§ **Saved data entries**
☆ ☆ ☆ ☆

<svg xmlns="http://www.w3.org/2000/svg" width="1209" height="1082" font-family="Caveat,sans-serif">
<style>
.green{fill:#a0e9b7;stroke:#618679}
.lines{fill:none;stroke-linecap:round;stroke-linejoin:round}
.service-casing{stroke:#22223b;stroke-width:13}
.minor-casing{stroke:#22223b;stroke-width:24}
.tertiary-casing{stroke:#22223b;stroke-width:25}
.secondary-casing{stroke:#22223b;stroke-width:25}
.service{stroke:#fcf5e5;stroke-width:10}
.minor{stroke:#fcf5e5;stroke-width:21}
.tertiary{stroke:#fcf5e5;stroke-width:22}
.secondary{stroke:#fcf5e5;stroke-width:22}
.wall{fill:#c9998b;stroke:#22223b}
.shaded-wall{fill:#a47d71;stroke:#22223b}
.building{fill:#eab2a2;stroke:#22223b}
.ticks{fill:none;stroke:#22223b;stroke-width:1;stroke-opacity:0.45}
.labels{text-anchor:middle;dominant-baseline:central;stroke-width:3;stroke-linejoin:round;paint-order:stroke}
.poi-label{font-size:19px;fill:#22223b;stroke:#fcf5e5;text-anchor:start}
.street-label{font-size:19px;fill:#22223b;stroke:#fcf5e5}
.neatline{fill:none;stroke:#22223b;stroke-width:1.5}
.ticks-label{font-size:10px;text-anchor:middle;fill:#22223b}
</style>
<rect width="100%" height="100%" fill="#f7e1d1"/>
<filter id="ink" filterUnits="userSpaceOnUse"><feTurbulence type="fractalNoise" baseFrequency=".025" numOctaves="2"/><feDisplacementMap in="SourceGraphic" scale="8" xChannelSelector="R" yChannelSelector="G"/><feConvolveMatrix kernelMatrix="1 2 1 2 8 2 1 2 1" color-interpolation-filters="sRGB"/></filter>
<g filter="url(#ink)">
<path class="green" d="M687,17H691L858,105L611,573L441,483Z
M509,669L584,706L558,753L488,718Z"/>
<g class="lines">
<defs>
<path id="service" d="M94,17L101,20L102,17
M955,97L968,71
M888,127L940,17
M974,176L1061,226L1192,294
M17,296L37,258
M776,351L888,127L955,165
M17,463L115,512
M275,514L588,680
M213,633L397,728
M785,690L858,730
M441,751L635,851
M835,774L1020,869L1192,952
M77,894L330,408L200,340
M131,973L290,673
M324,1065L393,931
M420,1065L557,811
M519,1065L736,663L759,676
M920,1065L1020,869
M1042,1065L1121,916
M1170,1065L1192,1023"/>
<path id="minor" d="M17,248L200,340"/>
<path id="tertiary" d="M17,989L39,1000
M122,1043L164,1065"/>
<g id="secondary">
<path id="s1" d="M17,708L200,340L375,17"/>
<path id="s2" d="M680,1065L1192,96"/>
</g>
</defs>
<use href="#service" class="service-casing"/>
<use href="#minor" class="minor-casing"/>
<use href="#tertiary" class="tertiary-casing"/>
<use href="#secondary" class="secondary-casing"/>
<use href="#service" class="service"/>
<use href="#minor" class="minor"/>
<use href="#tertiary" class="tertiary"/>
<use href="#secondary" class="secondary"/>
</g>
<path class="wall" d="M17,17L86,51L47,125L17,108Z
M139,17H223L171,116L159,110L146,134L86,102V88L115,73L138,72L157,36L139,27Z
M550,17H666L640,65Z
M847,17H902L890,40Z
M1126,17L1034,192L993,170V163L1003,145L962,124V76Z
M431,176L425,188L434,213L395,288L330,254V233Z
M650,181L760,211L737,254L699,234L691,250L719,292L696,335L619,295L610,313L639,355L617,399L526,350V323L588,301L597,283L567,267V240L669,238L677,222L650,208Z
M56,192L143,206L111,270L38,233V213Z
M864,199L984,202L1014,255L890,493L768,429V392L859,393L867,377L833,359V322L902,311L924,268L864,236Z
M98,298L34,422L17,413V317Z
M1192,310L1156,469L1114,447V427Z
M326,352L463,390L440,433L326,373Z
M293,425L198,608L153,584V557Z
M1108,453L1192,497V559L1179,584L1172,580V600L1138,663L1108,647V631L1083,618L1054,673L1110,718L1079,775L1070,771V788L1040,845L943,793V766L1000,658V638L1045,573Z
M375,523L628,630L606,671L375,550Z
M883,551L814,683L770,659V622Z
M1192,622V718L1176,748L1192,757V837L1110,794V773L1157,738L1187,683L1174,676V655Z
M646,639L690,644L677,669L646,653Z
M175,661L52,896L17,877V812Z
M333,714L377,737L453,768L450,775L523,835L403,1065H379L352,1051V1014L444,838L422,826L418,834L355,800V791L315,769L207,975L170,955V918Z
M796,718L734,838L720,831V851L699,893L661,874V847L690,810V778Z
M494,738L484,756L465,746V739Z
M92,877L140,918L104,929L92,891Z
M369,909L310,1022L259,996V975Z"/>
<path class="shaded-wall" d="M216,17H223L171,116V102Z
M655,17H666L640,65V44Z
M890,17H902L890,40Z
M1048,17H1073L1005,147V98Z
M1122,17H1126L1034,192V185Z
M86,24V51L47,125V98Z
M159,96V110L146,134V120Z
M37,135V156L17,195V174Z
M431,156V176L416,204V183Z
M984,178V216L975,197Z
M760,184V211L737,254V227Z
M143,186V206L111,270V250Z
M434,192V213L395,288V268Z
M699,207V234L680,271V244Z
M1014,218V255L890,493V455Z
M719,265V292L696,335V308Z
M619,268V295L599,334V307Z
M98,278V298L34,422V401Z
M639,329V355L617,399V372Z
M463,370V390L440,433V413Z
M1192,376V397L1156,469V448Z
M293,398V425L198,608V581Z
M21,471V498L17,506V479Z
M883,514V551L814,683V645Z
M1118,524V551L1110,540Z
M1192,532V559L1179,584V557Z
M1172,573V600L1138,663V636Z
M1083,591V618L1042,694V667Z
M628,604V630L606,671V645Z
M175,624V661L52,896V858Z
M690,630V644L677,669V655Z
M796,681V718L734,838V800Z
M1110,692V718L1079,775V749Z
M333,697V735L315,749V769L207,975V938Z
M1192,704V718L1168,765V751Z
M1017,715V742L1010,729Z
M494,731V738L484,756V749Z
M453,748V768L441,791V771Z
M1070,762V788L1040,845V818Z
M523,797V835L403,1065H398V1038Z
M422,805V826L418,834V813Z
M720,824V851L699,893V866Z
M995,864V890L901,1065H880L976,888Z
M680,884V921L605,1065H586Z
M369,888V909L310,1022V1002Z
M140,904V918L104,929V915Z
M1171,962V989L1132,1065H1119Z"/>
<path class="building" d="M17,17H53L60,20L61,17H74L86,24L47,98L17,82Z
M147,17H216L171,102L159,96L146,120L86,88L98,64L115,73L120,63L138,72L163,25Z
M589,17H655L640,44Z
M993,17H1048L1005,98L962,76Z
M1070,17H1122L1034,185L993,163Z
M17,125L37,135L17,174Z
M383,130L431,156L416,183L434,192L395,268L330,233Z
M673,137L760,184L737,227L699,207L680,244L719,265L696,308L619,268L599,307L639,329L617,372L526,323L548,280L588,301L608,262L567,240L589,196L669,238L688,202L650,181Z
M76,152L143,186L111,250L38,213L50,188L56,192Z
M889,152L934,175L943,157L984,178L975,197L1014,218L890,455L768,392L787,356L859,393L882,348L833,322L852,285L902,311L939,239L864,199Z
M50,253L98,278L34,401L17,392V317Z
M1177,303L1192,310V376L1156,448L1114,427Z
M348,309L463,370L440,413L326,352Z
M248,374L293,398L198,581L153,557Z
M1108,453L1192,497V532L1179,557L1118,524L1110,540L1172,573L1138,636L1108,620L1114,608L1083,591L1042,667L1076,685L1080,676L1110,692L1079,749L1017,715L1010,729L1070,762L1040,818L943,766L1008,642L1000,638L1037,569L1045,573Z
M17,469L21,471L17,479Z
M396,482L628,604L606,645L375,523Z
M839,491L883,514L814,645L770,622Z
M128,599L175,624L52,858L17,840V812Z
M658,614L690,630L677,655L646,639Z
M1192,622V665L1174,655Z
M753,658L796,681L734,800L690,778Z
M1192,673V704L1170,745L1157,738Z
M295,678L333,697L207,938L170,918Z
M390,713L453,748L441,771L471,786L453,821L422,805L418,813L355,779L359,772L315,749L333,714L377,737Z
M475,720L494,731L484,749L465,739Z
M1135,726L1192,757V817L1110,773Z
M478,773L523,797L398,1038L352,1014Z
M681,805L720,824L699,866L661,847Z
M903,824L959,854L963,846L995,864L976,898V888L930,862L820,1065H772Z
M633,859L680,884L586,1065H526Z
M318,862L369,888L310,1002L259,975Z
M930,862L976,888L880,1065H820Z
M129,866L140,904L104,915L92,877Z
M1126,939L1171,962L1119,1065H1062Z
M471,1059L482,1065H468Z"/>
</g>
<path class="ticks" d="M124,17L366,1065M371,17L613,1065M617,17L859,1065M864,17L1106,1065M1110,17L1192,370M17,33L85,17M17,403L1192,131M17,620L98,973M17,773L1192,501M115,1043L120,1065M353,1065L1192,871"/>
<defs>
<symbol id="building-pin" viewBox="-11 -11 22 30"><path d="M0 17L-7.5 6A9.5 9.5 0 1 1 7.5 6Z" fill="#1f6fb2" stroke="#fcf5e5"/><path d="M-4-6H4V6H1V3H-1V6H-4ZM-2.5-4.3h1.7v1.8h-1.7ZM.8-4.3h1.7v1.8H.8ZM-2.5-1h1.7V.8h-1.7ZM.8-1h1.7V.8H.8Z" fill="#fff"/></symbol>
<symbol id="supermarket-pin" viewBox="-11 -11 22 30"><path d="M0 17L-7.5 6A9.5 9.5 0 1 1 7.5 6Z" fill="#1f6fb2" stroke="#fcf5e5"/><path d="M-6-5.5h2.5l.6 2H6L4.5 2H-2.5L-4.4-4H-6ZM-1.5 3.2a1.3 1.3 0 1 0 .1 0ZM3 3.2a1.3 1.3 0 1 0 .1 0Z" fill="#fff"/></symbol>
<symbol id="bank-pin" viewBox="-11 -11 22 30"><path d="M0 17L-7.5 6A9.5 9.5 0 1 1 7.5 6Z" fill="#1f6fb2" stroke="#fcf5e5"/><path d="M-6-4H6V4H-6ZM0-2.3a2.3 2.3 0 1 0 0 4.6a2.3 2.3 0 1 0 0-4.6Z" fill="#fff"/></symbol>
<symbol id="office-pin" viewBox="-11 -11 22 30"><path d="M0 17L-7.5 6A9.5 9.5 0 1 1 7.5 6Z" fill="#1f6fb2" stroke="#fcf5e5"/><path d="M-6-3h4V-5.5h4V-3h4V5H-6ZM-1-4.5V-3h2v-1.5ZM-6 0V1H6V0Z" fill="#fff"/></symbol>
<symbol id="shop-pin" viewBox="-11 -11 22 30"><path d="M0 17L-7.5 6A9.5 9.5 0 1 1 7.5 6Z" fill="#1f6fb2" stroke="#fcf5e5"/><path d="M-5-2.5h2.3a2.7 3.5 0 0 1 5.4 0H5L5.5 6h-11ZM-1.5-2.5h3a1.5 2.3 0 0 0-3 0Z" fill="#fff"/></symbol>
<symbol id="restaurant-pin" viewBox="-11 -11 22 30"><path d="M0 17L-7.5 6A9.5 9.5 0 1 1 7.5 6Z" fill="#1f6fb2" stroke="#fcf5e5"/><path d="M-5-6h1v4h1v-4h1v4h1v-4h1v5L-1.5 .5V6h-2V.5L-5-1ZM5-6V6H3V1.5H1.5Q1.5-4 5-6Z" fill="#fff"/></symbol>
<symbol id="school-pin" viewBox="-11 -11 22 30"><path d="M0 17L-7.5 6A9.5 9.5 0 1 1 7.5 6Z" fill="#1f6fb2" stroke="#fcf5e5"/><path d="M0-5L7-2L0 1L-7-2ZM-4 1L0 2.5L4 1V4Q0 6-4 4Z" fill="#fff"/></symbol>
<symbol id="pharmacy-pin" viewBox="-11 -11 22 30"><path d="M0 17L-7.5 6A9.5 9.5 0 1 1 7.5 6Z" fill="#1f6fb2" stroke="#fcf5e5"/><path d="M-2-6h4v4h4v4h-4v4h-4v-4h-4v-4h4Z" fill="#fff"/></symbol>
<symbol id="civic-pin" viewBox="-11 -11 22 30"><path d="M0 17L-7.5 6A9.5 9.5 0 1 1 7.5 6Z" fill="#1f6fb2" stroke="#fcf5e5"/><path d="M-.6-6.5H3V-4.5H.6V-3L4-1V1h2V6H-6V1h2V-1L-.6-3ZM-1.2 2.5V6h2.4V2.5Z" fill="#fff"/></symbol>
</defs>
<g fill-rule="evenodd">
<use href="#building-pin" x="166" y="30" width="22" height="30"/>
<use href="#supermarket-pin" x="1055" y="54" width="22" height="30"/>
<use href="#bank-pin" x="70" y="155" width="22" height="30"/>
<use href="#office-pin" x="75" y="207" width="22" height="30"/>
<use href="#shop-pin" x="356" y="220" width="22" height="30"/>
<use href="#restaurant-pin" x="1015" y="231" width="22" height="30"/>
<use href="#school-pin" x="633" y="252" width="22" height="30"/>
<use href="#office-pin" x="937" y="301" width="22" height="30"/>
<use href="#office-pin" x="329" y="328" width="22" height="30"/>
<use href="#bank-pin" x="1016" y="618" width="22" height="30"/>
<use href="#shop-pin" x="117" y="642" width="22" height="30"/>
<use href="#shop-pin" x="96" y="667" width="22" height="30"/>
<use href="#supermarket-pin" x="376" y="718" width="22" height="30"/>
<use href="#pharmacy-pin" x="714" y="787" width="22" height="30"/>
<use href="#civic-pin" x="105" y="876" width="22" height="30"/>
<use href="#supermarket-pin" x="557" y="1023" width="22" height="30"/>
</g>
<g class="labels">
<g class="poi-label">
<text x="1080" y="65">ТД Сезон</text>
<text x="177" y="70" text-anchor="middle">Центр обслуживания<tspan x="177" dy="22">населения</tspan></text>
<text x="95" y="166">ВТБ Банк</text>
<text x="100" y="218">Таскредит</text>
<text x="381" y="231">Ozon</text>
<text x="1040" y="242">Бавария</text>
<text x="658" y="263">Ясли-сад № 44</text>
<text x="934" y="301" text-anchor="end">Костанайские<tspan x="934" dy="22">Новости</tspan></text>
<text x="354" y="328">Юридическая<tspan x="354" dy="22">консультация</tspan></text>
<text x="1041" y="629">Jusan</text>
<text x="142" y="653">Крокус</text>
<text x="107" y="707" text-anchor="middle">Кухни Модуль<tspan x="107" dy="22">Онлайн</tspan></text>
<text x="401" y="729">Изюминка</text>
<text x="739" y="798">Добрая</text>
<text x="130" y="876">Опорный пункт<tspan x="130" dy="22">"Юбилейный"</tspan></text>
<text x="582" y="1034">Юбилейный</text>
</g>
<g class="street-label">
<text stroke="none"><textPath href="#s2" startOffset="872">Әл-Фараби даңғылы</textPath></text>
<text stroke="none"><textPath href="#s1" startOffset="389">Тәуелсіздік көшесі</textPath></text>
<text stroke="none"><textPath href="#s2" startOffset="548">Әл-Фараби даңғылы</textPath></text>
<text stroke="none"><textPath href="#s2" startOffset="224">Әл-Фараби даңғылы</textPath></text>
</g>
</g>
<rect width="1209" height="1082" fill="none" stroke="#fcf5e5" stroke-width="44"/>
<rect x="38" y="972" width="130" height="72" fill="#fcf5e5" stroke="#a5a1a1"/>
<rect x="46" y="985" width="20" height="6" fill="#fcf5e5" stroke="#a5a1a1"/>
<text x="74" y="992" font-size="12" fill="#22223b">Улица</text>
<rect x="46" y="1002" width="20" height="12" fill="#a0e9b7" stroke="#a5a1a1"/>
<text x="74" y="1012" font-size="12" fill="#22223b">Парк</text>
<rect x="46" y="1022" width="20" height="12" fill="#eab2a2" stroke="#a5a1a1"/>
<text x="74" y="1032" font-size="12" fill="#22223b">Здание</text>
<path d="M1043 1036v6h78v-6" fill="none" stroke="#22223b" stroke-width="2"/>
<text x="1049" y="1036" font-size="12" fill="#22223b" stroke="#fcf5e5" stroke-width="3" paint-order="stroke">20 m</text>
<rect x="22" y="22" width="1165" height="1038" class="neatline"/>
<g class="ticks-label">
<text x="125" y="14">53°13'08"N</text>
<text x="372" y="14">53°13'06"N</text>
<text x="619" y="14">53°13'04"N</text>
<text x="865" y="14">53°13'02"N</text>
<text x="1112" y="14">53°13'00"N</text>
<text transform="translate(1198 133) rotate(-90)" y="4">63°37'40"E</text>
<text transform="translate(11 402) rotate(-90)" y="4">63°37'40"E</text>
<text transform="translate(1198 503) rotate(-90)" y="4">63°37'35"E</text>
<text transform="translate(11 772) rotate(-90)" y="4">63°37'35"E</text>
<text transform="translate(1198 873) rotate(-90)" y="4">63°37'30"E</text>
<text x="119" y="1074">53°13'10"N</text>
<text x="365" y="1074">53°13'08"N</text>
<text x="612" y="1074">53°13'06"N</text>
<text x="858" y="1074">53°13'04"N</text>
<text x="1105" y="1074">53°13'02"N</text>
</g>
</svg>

☆ ☆ ☆ ☆

§ **Exercise aim**
A single figure is required: the number of lines in the entries above that include the word "round".

§ **Solution**
2